→ **Description of the task**:
Make an exact copy of the lines from the top of the entries below through the line with "for the District 1". Leave all pictures out.

→ **Data provided**:
○ ○ ○ ○ ○ ○ ○
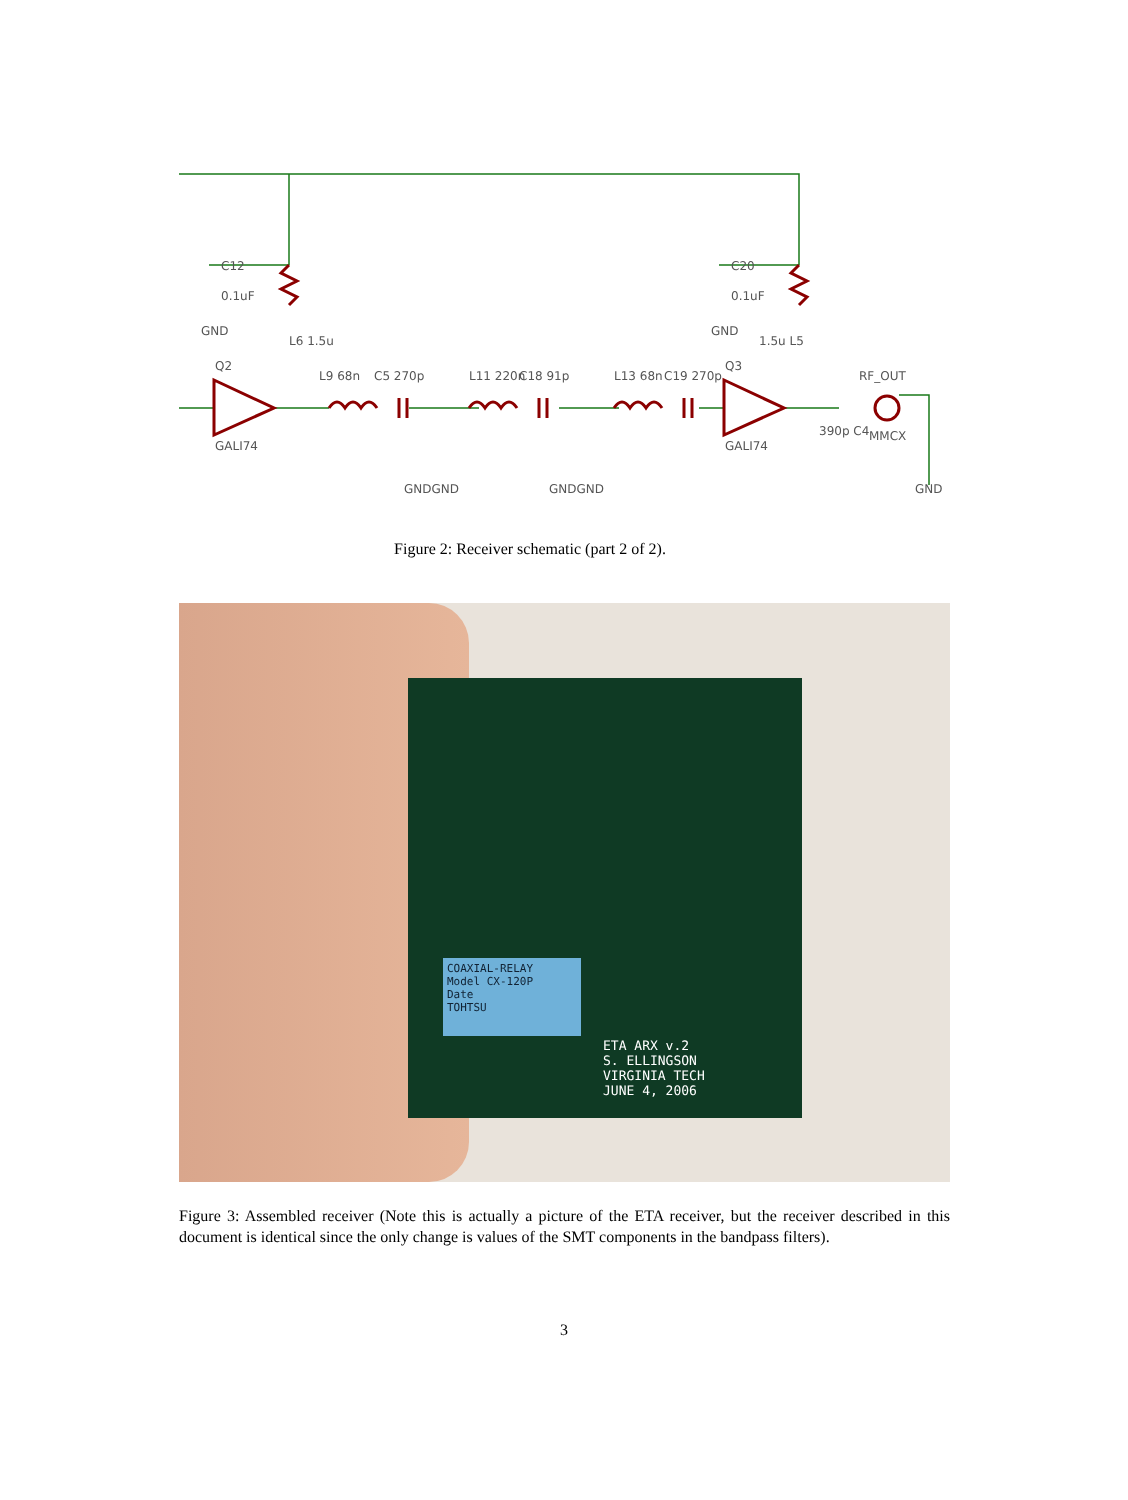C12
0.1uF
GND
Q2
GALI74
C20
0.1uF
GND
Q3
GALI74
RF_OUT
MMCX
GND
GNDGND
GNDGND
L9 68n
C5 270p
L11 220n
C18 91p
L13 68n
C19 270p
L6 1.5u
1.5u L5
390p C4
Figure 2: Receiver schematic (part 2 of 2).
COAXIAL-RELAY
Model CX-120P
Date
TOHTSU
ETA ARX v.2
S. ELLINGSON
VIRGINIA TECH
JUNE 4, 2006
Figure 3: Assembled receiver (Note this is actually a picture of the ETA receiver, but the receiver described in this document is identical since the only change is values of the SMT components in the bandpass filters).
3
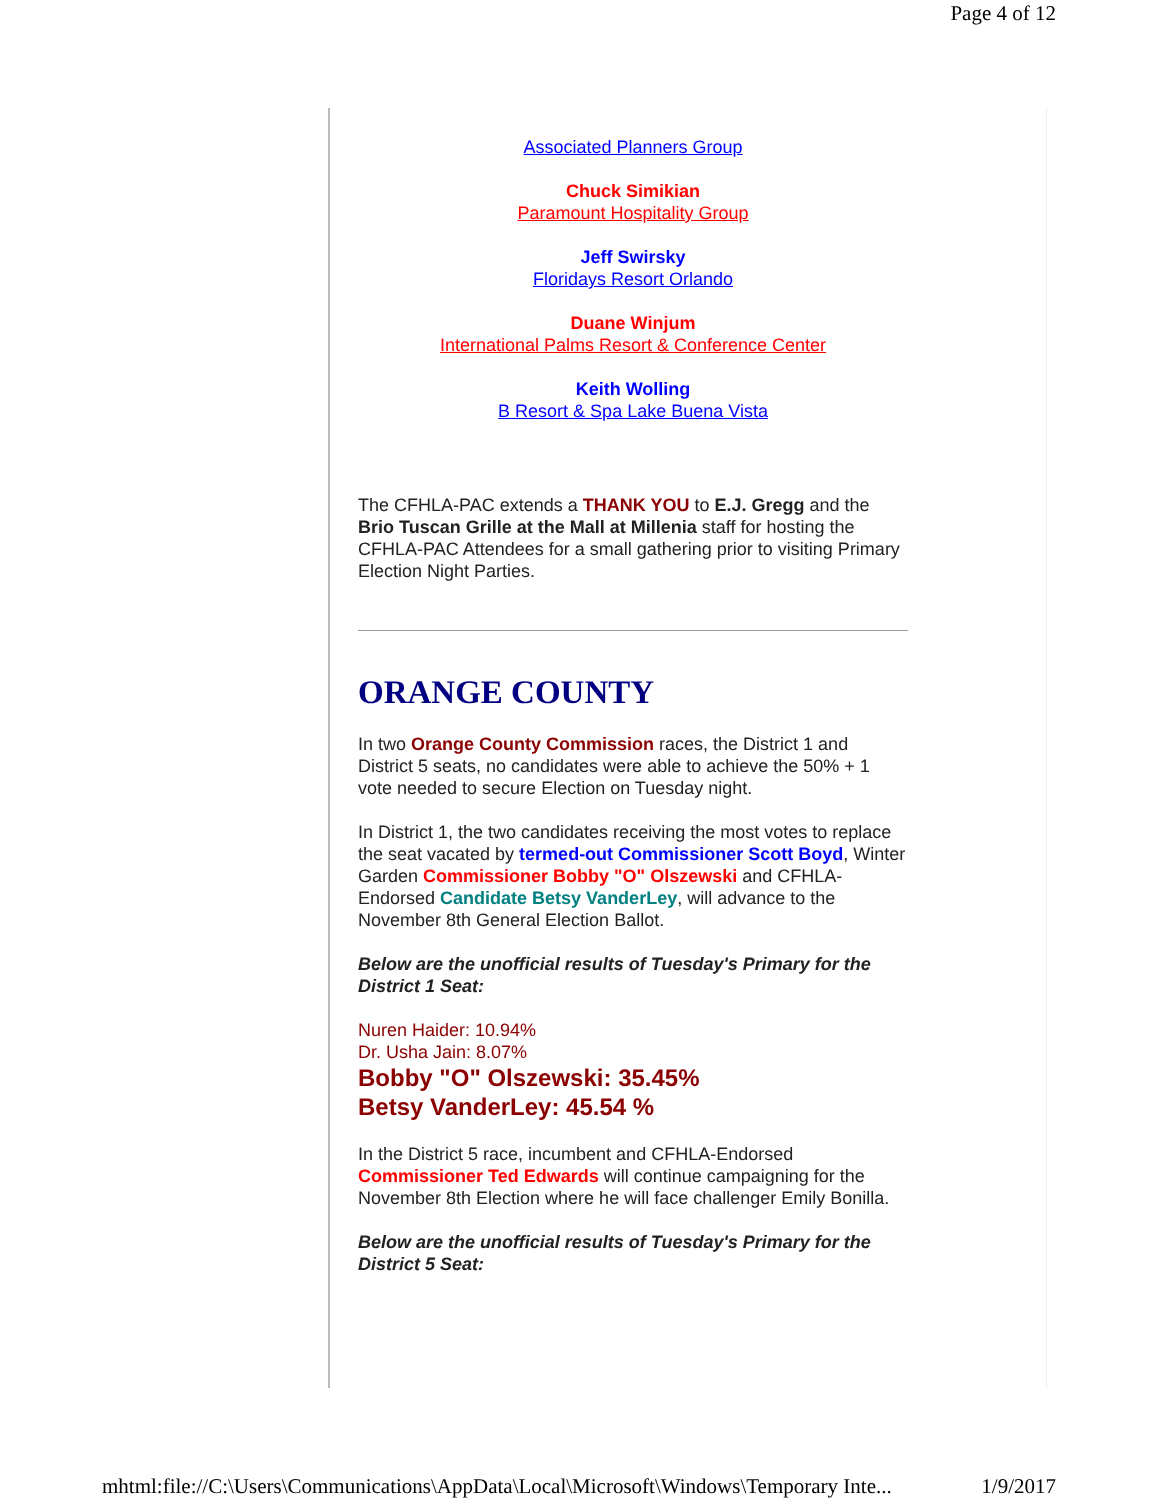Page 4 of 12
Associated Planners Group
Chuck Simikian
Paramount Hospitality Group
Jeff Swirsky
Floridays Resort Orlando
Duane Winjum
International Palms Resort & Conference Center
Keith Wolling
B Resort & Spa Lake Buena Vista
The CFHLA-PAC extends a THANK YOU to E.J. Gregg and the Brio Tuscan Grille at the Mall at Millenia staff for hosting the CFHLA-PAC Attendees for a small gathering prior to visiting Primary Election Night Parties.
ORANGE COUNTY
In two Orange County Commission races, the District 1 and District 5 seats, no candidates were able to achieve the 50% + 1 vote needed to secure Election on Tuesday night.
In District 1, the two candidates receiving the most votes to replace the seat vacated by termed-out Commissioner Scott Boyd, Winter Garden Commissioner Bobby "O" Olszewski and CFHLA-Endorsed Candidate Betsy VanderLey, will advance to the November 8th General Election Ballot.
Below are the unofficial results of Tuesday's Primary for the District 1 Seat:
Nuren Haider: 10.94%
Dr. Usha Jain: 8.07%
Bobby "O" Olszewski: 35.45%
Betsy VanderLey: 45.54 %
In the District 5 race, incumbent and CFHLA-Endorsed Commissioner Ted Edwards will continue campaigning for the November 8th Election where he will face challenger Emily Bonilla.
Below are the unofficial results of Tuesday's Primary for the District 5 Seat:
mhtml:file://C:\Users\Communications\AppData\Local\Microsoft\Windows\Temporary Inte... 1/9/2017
○ ○ ○ ○ ○ ○ ○
→ **Result of this exercise**:
C12
0.1uF
GND
Q2
GALI74
C20
0.1uF
GND
Q3
GALI74
RF_OUT
MMCX
GND
GNDGND
GNDGND
L9 68n
C5 270p
L11 220n
C18 91p
L13 68n
C19 270p
L6 1.5u
1.5u L5
390p C4
Figure 2: Receiver schematic (part 2 of 2).
COAXIAL-RELAY
Model CX-120P
Date
TOHTSU
ETA ARX v.2
S. ELLINGSON
VIRGINIA TECH
JUNE 4, 2006
Figure 3: Assembled receiver (Note this is actually a picture of the ETA receiver, but the receiver described in this document is identical since the only change is values of the SMT components in the bandpass filters).
3
Page 4 of 12
Associated Planners Group
Chuck Simikian
Paramount Hospitality Group
Jeff Swirsky
Floridays Resort Orlando
Duane Winjum
International Palms Resort & Conference Center
Keith Wolling
B Resort & Spa Lake Buena Vista
The CFHLA-PAC extends a THANK YOU to E.J. Gregg and the Brio Tuscan Grille at the Mall at Millenia staff for hosting the CFHLA-PAC Attendees for a small gathering prior to visiting Primary Election Night Parties.
ORANGE COUNTY
In two Orange County Commission races, the District 1 and District 5 seats, no candidates were able to achieve the 50% + 1 vote needed to secure Election on Tuesday night.
In District 1, the two candidates receiving the most votes to replace the seat vacated by termed-out Commissioner Scott Boyd, Winter Garden Commissioner Bobby "O" Olszewski and CFHLA-Endorsed Candidate Betsy VanderLey, will advance to the November 8th General Election Ballot.
Below are the unofficial results of Tuesday's Primary for the District 1 Seat:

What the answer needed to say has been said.